A motorist was being pulled over by a Border Patrol agent and taken into custody with the help of a Dutch shepherd K-9 who was quick enough to halt the driver from fleeing the scene.
But it wasn’t an actual apprehension.
It was an opportunity for students to explore the many duties involved in a career as a Border Patrol agent.
Border Patrol agents gave a presentation and demonstration yesterday morning to show hundreds of health science and criminal justice students how medical and tactical fields can work together to accomplish duties.
“Students sometimes think that all they’re going to do is get their medical license here with us and have to work in a hospital, nursing home or ride in an ambulance, but that’s not the case,” said San Benito CISD nursing assistant instructor Aaron Cantu. “There are many different options out there and my goal with this presentation is to show them a very big option.”
Each and every day on the job, Border Patrol agents respond to all types of threats and emergencies in remote areas where there is limited access to emergency medical services.
Deputy Border Patrol Agent John Lopez says agents are trained as basic EMTs all the way up to paramedics to provide aid to the individuals they encounter, other law enforcement nearby and to other agents.
In addition to conducting a mock scenario involving the use of a Border Patrol K-9, half a dozen different Border Patrol motor vehicles sat in the parking lot on display for the students to see.
EMT student Mario Zuniga said watching the presentation and demonstration made him interested in working with the Border Patrol.
“It seems like more of a free-base job rather than being stuck in a hospital,” Zuniga explained. “The things I saw were very interesting and I think the career builds character.”
“As an agency operating in this area, we’re part of the community and we’re always wanting to give back,” Lopez said. “Students are the future not only for our community, but for our country.”
From sitting and waiting to reacting at a moment’s notice, Lopez says becoming a Border Patrol agent takes dedication, physical fitness, commitment and most importantly, the willingness to help others.
Border Patrol Agent Jessica Ramirez says only the best of the best are chosen.
Due to its rigorous training, currently only one in 300 applicants actually make it into the Border Patrol academy.
New hires are required to complete 117 days of “intensive instruction” at the U.S. Border Patrol Academy in New Mexico, which includes various requirements such as being proficient in reading, writing and speaking Spanish upon graduation, conduct emergency vehicle operations, physical training and weapon marksmanship and completing multiple areas of coursework.

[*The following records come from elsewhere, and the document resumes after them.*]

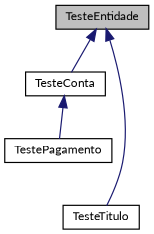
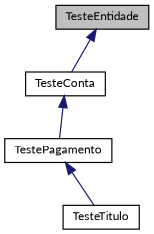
  digraph {
    fontname=Lato
    node [color=black fillcolor=white fontname=Lato fontsize=10 shape=record style=filled]
    edge [color=midnightblue dir=back fontname=Lato fontsize=10 labelfontname=Helvetica labelfontsize=10 style=solid]
    n1 [fillcolor=grey75 fontcolor=black height=0.2 label=TesteEntidade width=0.4]
    n2 [height=0.2 label=TesteConta width=0.4]
    n3 [height=0.2 label=TesteTitulo width=0.4]
    n4 [height=0.2 label=TestePagamento width=0.4]
    n1 -> n2
-   n1 -> n3
+   n4 -> n3
    n2 -> n4
  }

“It gives you strength,” Ramirez said with a grateful smile. “It brings out the best in you that you didn’t even know that you could do.”
DID YOU KNOW?
• Currently only one in 300 applicants actually make it into the Border Patrol academy.
• New hires are required to complete 117 days of “intensive instruction” at the U.S. Border Patrol Academy in Artesia, New Mexico
• Be under age 40 unless you are a qualified Veterans’ Preference-eligible candidate or have previous federal law enforcement experience.
• Be a U.S. citizen and a resident for the past three years.
• Have a valid state driver’s license.
• Pass a thorough background investigation, polygraph examination, medical examination, pre-employment fitness tests and drug test.